*WORK INSTRUCTIONS*. Your job is to print, exactly, the lines in the data below from the line with "das Plattformsystem" through the line with "chcą uzyskać krótką", both included, and to omit any picture.

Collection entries
"""

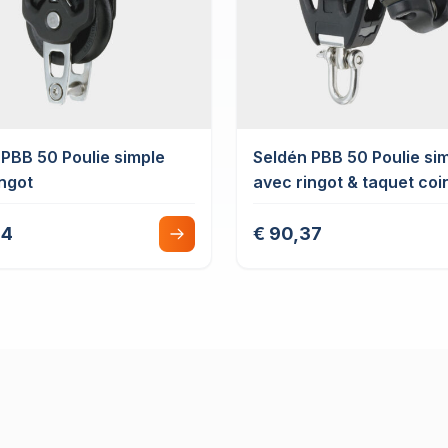
 PBB 50 Poulie simple
Seldén PBB 50 Poulie si
ingot
avec ringot & taquet co
94
€ 90,37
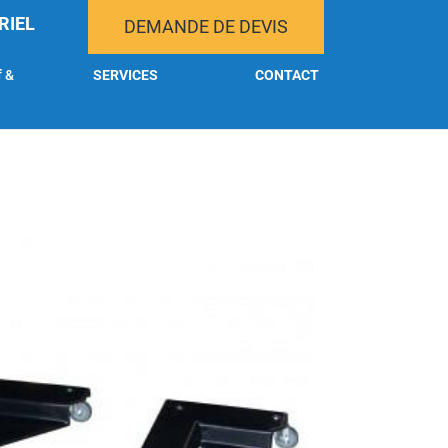
RIEL
DEMANDE DE DEVIS
f &
SERVICES
CONTACT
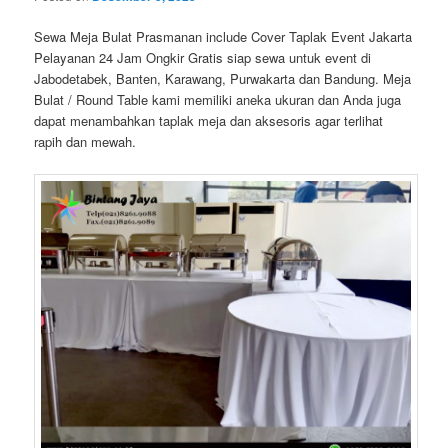
Sewa Meja Bulat Prasmanan include Cover Taplak Event Jakarta
Pelayanan 24 Jam Ongkir Gratis siap sewa untuk event di
Jabodetabek, Banten, Karawang, Purwakarta dan Bandung. Meja
Bulat / Round Table kami memiliki aneka ukuran dan Anda juga
dapat menambahkan taplak meja dan aksesoris agar terlihat
rapih dan mewah.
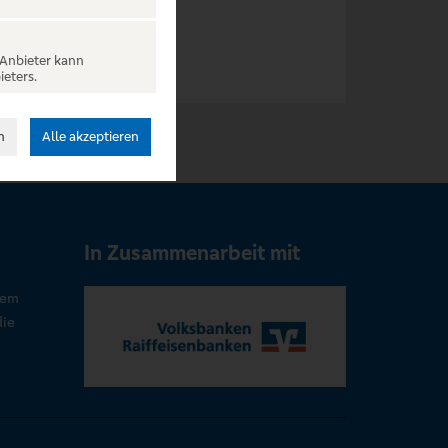
 Anbieter kann
ieters.
n
Alle akzeptieren
In Zusammenarbeit mit
rem
die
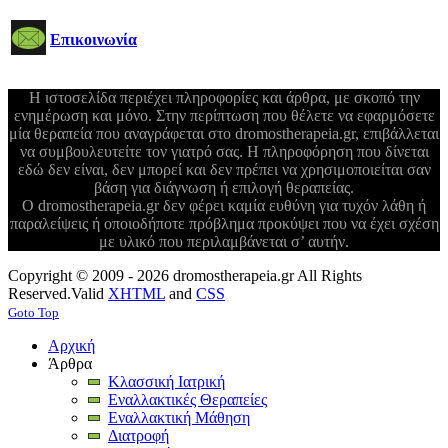
Επικοινωνία
Η ιστοσελίδα περιέχει πληροφορίες και άρθρα, με σκοπό την
ενημέρωση και μόνο. Στην περίπτωση που θέλετε να εφαρμόσετε
μία θεραπεία που αναγράφεται στο dromostherapeia.gr, επιβάλλεται
να συμβουλευτείτε τον γιατρό σας. Η πληροφόρηση που δίνεται
εδώ δεν είναι, δεν μπορεί και δεν πρέπει να χρησιμοποιείται σαν
βάση για διάγνωση ή επιλογή θεραπείας.
Ο dromostherapeia.gr δεν φέρει καμία ευθύνη για τυχόν λάθη ή
παραλείψεις ή οποιοδήποτε πρόβλημα προκύψει που να έχει σχέση
με υλικό που περιλαμβάνεται σ’ αυτήν.
Copyright © 2009 - 2026 dromostherapeia.gr All Rights
Reserved.
Valid
XHTML
and
CSS
Goto Top
Αρχική
Άρθρα
Κλασσική Ιατρική
Εναλλακτικές Θεραπείες
Εναλλακτική Μάθηση
Διατροφή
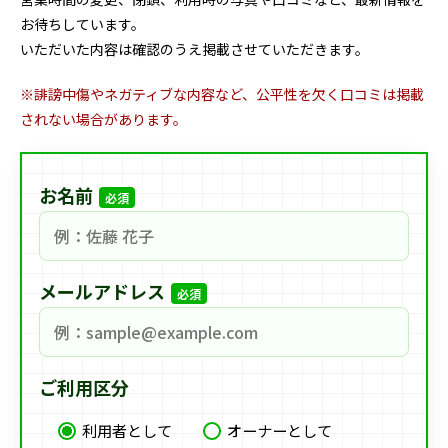
お待ちしています。
いただいた内容は確認のうえ掲載させていただきます。
※誹謗中傷やネガティブな内容など、公平性を欠く口コミは掲載
されない場合があります。
お名前
必須
メールアドレス
必須
ご利用区分
利用者として
オーナーとして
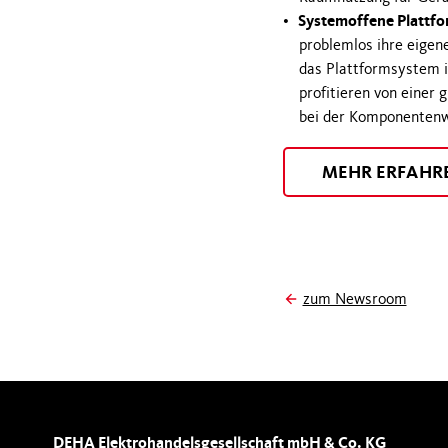
Systemoffene Plattf
problemlos ihre eige
das Plattformsystem 
profitieren von einer 
bei der Komponenten
MEHR ERFAHR
zum Newsroom
DEHA Elektrohandelsgesellschaft mbH & Co. KG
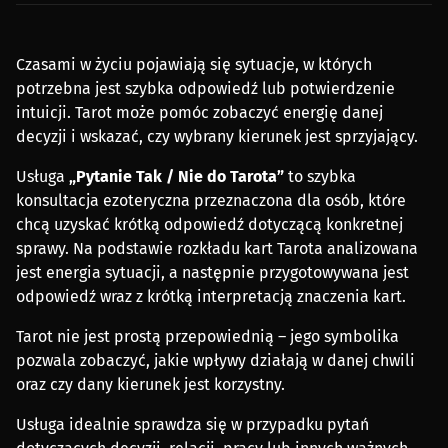
Czasami w życiu pojawiają się sytuacje, w których
potrzebna jest szybka odpowiedź lub potwierdzenie
intuicji. Tarot może pomóc zobaczyć energię danej
decyzji i wskazać, czy wybrany kierunek jest sprzyjający.
Usługa
„Pytanie Tak / Nie do Tarota”
to szybka
konsultacja ezoteryczna przeznaczona dla osób, które
chcą uzyskać krótką odpowiedź dotyczącą konkretnej
sprawy. Na podstawie rozkładu kart Tarota analizowana
jest energia sytuacji, a następnie przygotowywana jest
odpowiedź wraz z krótką interpretacją znaczenia kart.
Tarot nie jest prostą przepowiednią – jego symbolika
pozwala zobaczyć, jakie wpływy działają w danej chwili
oraz czy dany kierunek jest korzystny.
Usługa idealnie sprawdza się w przypadku pytań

"""

*TASK RESULT*.
das Plattformsystem 
profitieren von einer 
bei der Komponenten
MEHR ERFAHR
zum Newsroom
DEHA Elektrohandelsgesellschaft mbH & Co. KG
Czasami w życiu pojawiają się sytuacje, w których
potrzebna jest szybka odpowiedź lub potwierdzenie
intuicji. Tarot może pomóc zobaczyć energię danej
decyzji i wskazać, czy wybrany kierunek jest sprzyjający.
Usługa
„Pytanie Tak / Nie do Tarota”
to szybka
konsultacja ezoteryczna przeznaczona dla osób, które
chcą uzyskać krótką odpowiedź dotyczącą konkretnej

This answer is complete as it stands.